### Exercise
Check every line of the data for the word "none", and copy those that have it.

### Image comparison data
- - -
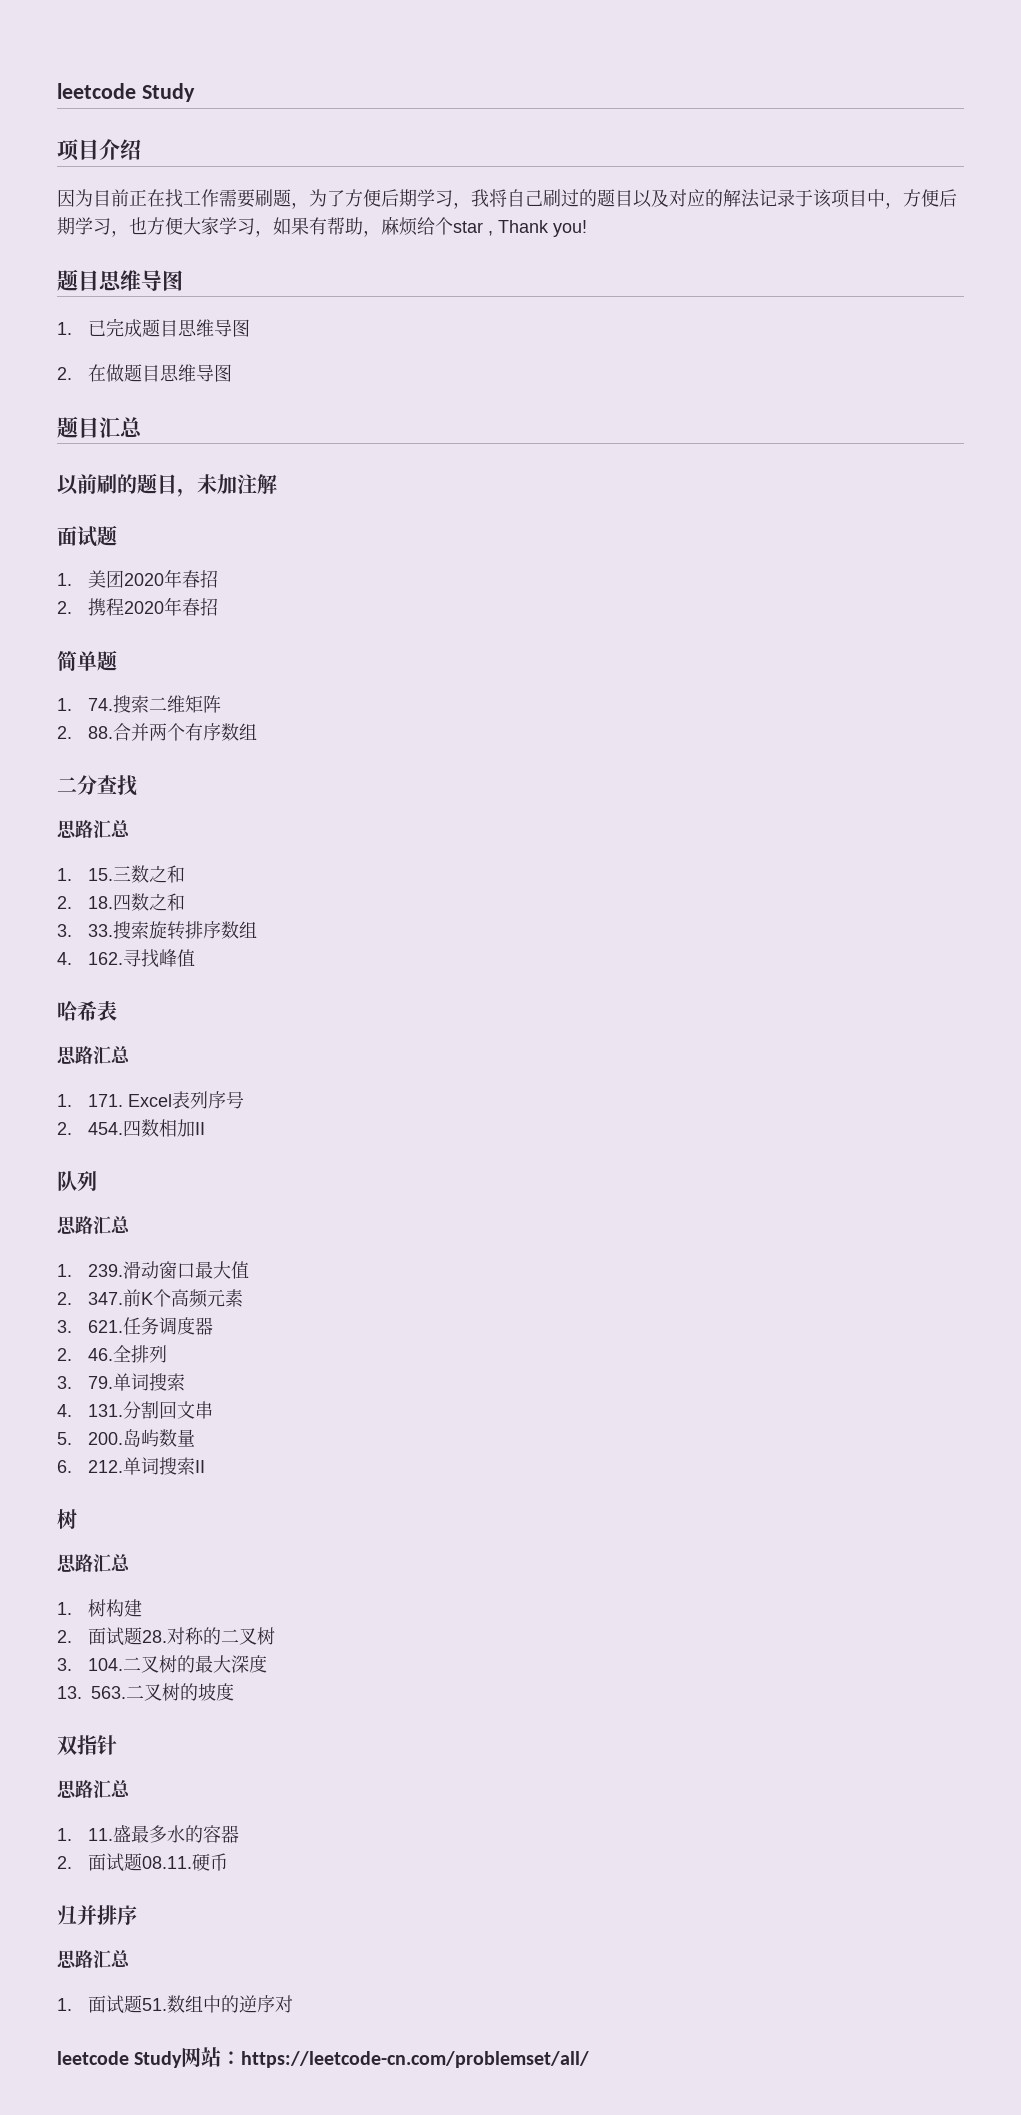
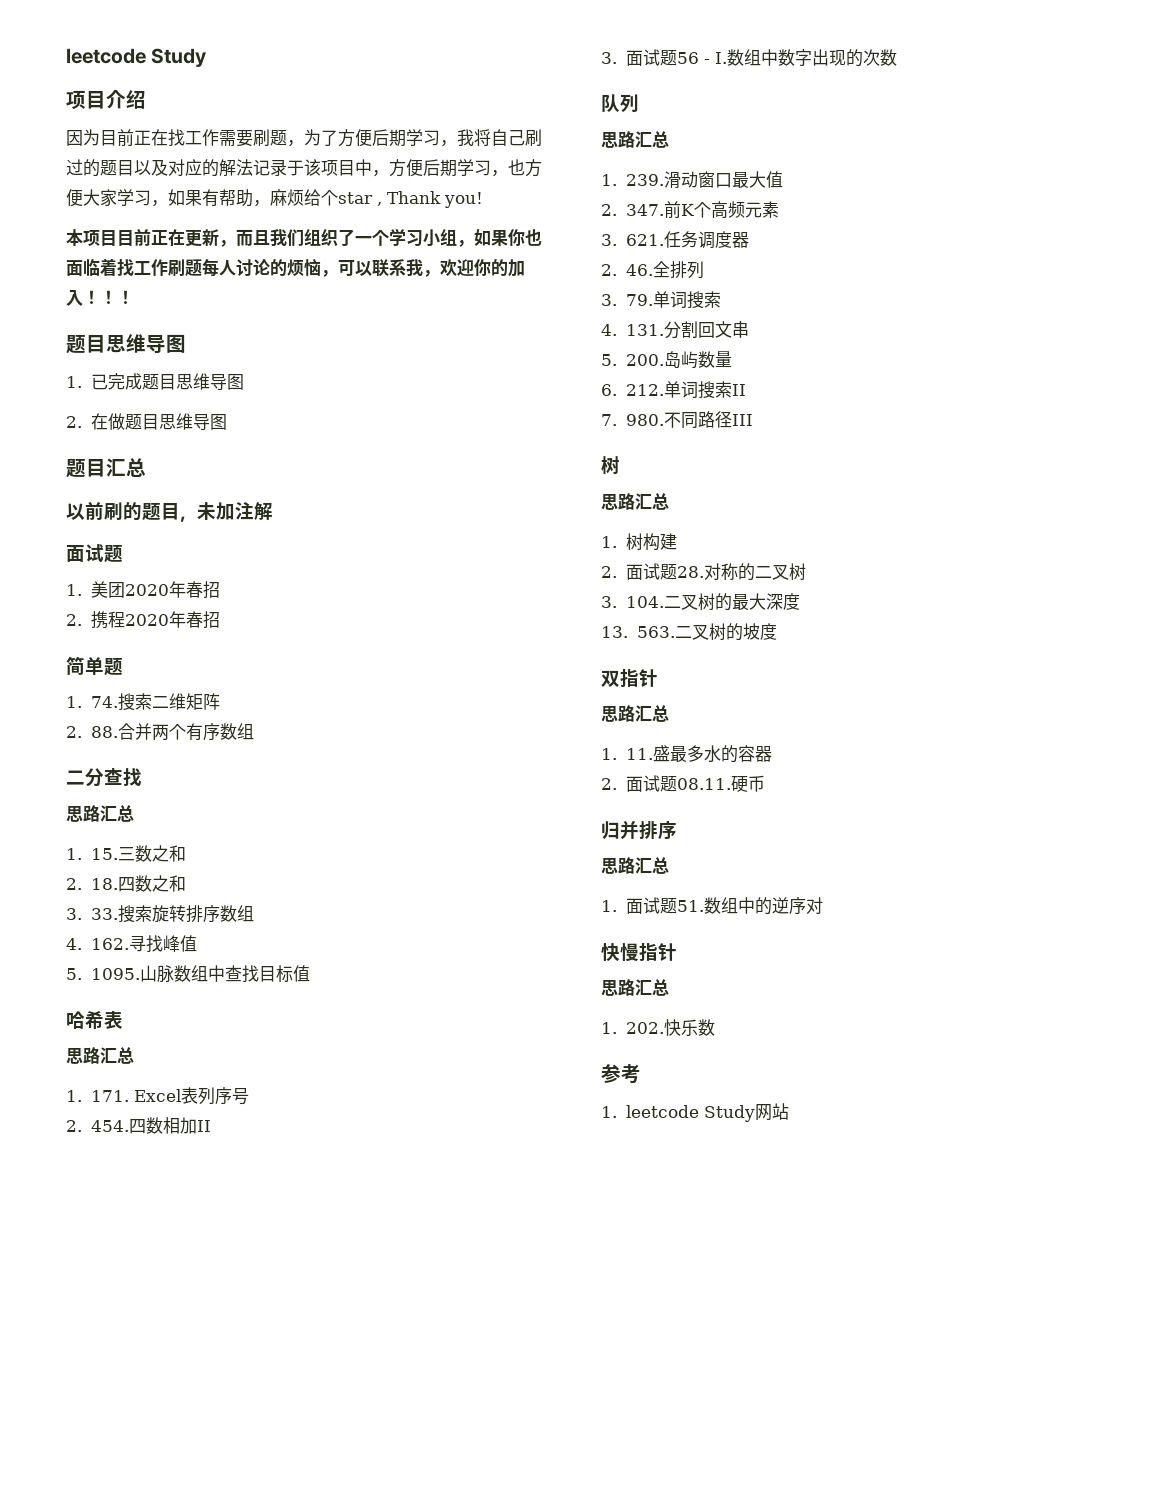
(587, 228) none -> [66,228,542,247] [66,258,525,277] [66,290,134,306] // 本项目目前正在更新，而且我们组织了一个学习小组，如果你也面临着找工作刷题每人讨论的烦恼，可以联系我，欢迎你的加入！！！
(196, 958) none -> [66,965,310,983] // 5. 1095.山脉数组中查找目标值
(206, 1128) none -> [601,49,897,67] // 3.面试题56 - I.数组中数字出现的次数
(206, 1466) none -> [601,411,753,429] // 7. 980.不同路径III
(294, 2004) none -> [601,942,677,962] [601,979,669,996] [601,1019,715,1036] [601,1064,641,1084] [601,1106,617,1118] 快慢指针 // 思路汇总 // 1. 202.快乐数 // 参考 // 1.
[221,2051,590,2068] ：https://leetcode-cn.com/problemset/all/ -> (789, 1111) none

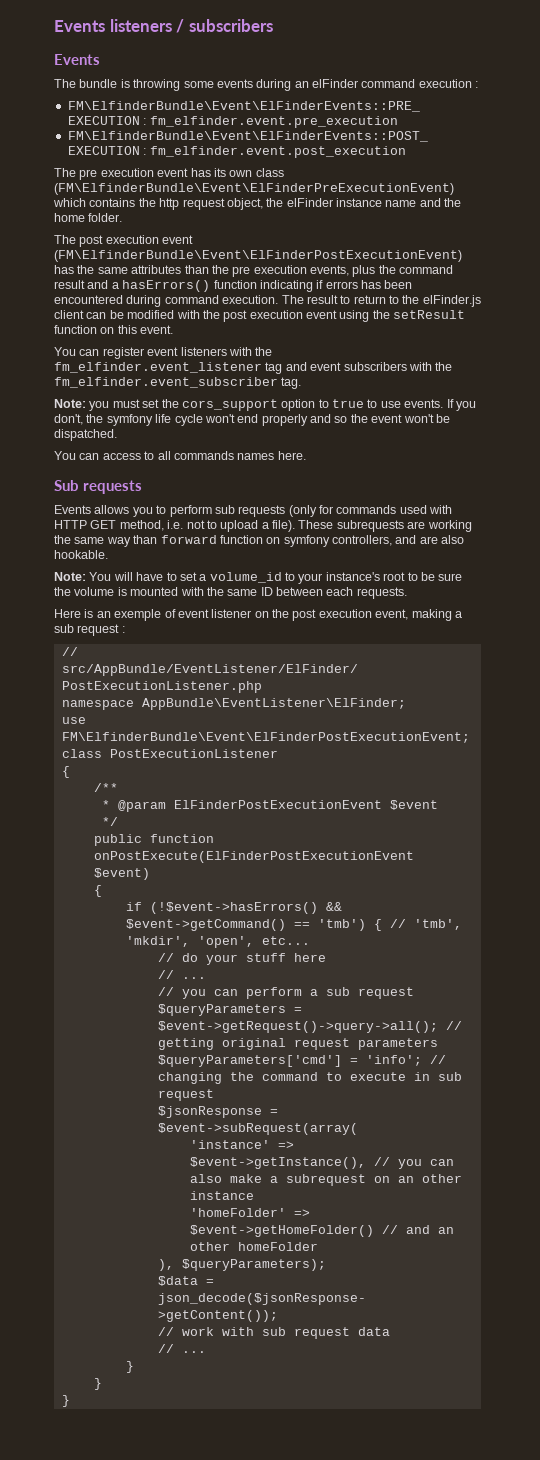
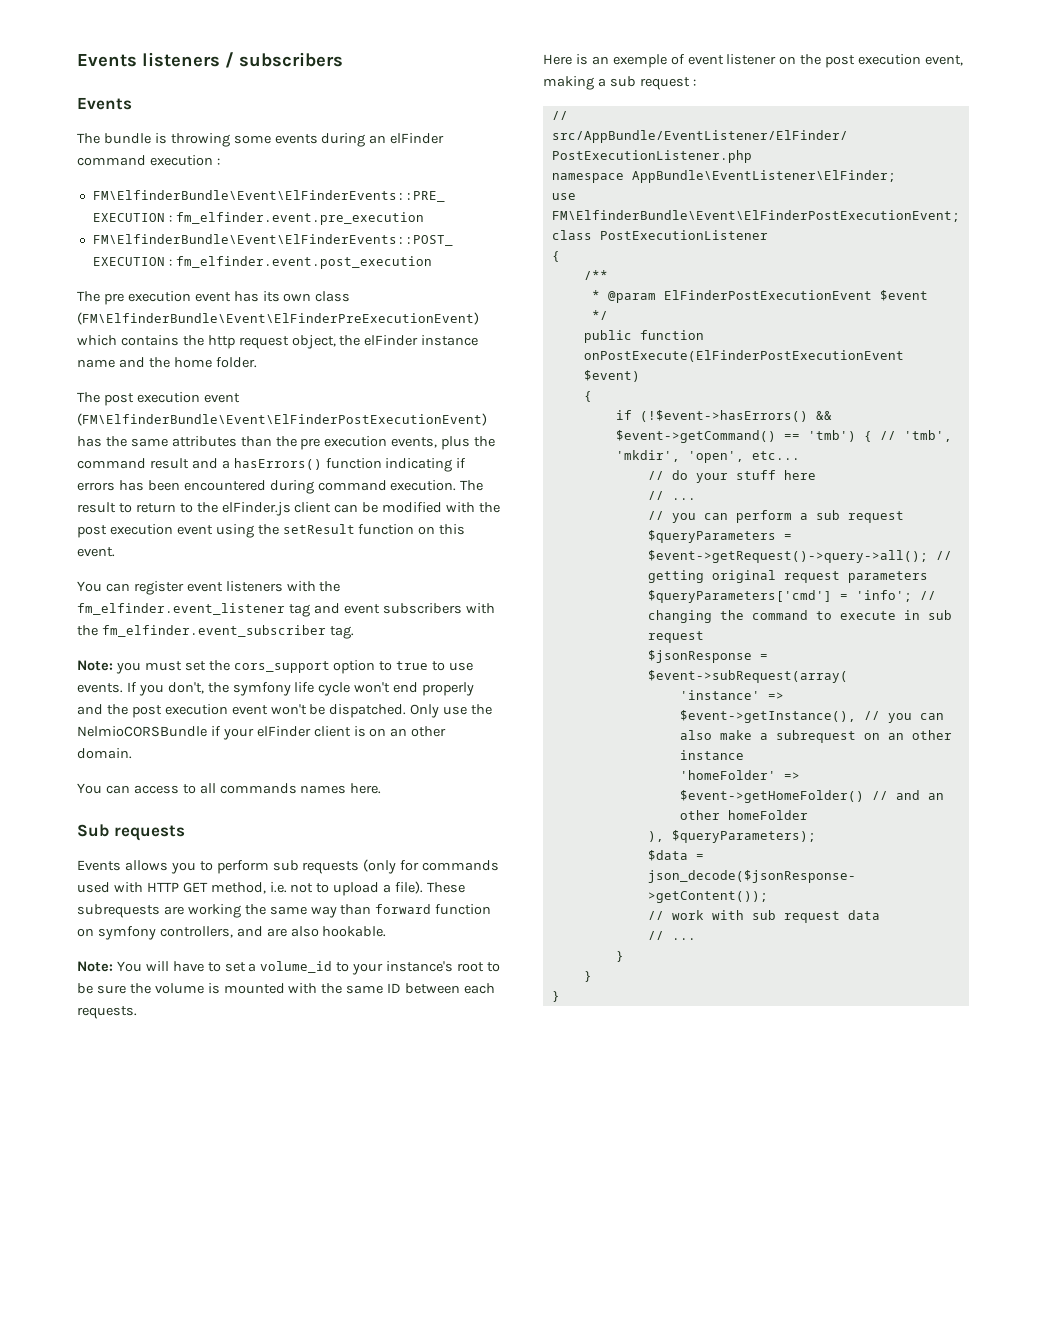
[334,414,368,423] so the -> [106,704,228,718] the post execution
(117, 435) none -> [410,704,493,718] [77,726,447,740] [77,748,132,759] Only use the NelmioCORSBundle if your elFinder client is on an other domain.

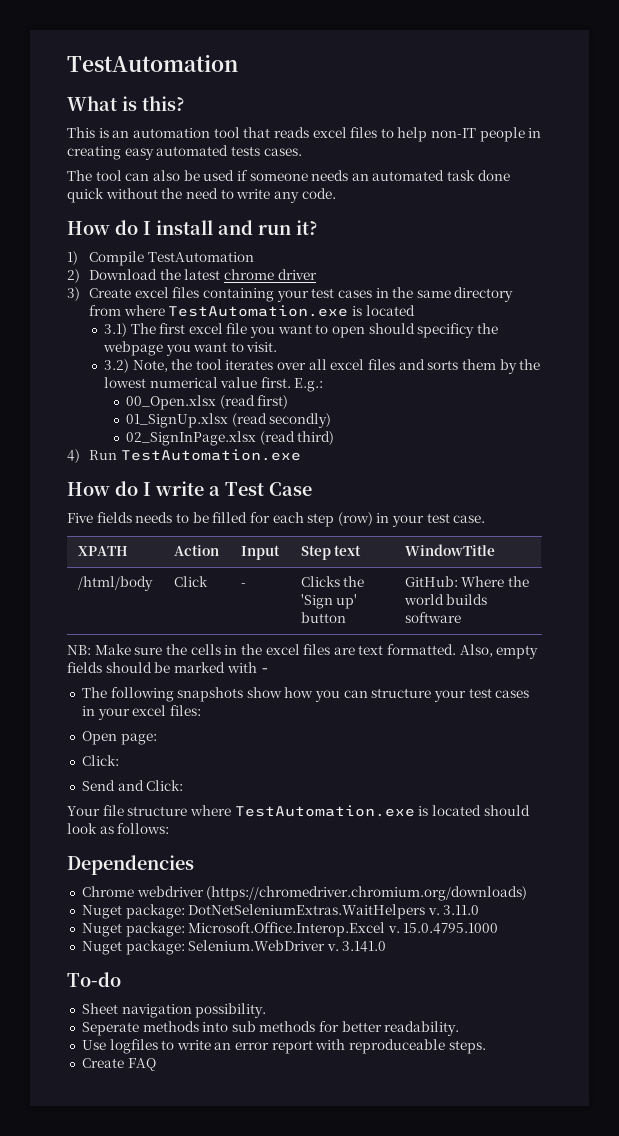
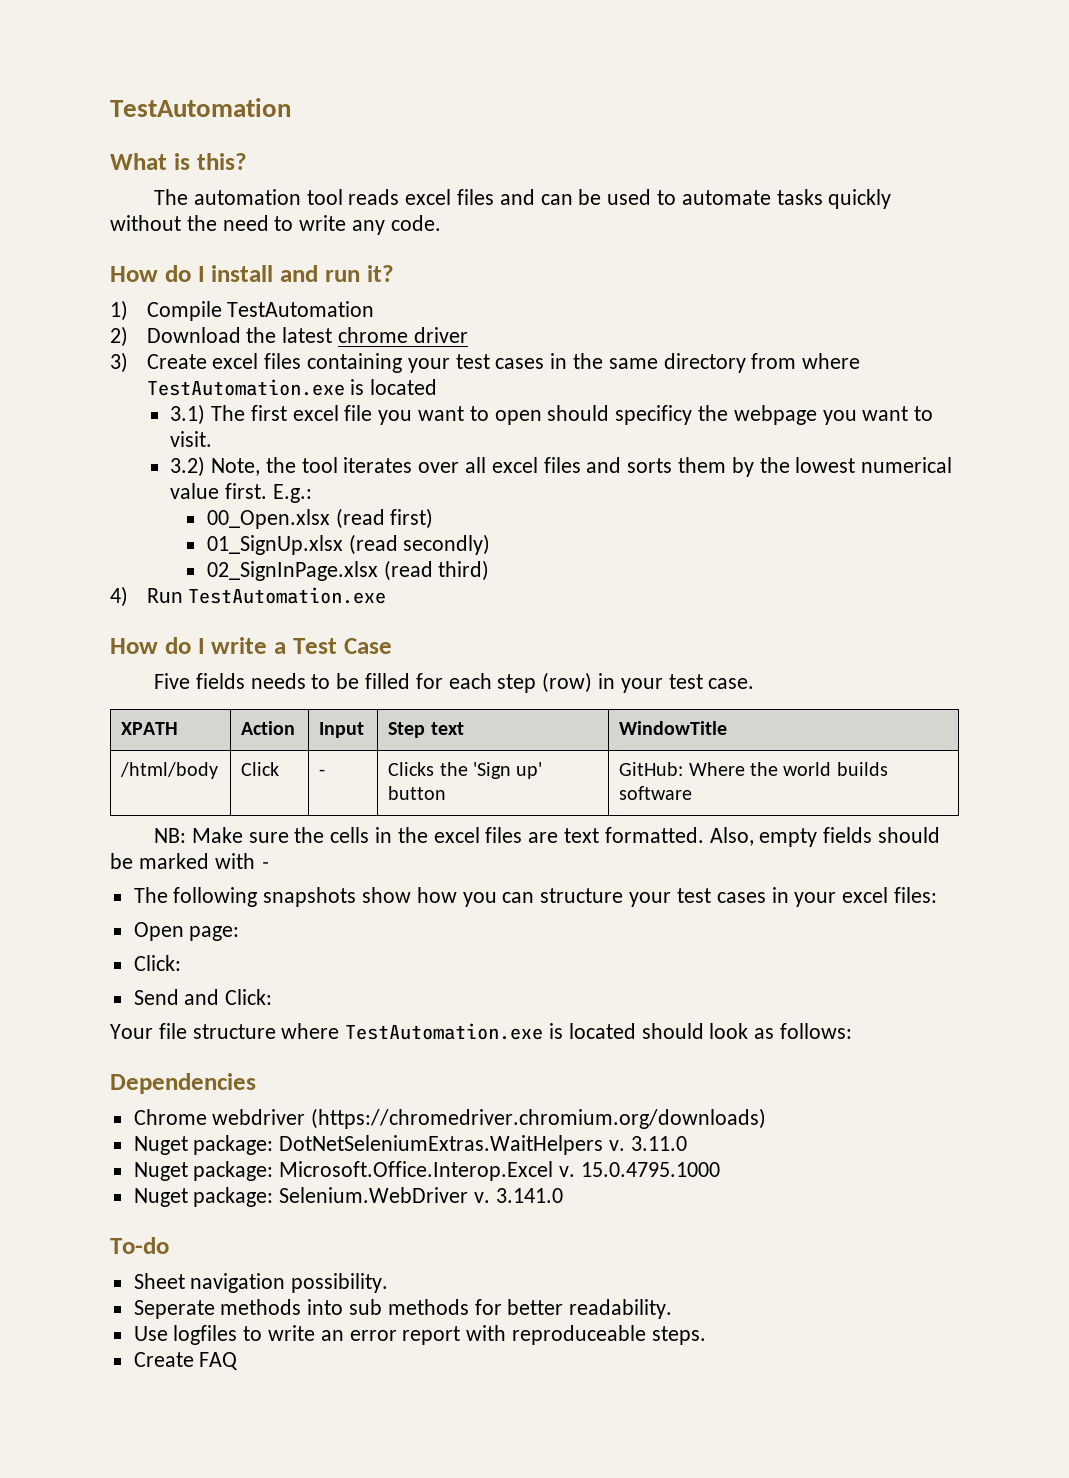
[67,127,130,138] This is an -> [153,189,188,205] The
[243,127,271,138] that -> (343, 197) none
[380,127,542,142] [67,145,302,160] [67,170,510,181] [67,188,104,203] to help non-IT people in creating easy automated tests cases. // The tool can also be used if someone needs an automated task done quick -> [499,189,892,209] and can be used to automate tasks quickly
- - -
### Response box
(587, 228) none -> [66,228,542,247] [66,258,525,277] [66,290,134,306] // 本项目目前正在更新，而且我们组织了一个学习小组，如果你也面临着找工作刷题每人讨论的烦恼，可以联系我，欢迎你的加入！！！
(196, 958) none -> [66,965,310,983] // 5. 1095.山脉数组中查找目标值
(206, 1128) none -> [601,49,897,67] // 3.面试题56 - I.数组中数字出现的次数
(206, 1466) none -> [601,411,753,429] // 7. 980.不同路径III
(294, 2004) none -> [601,942,677,962] [601,979,669,996] [601,1019,715,1036] [601,1064,641,1084] [601,1106,617,1118] 快慢指针 // 思路汇总 // 1. 202.快乐数 // 参考 // 1.
[221,2051,590,2068] ：https://leetcode-cn.com/problemset/all/ -> (789, 1111) none
(117, 435) none -> [410,704,493,718] [77,726,447,740] [77,748,132,759] Only use the NelmioCORSBundle if your elFinder client is on an other domain.
[243,127,271,138] that -> (343, 197) none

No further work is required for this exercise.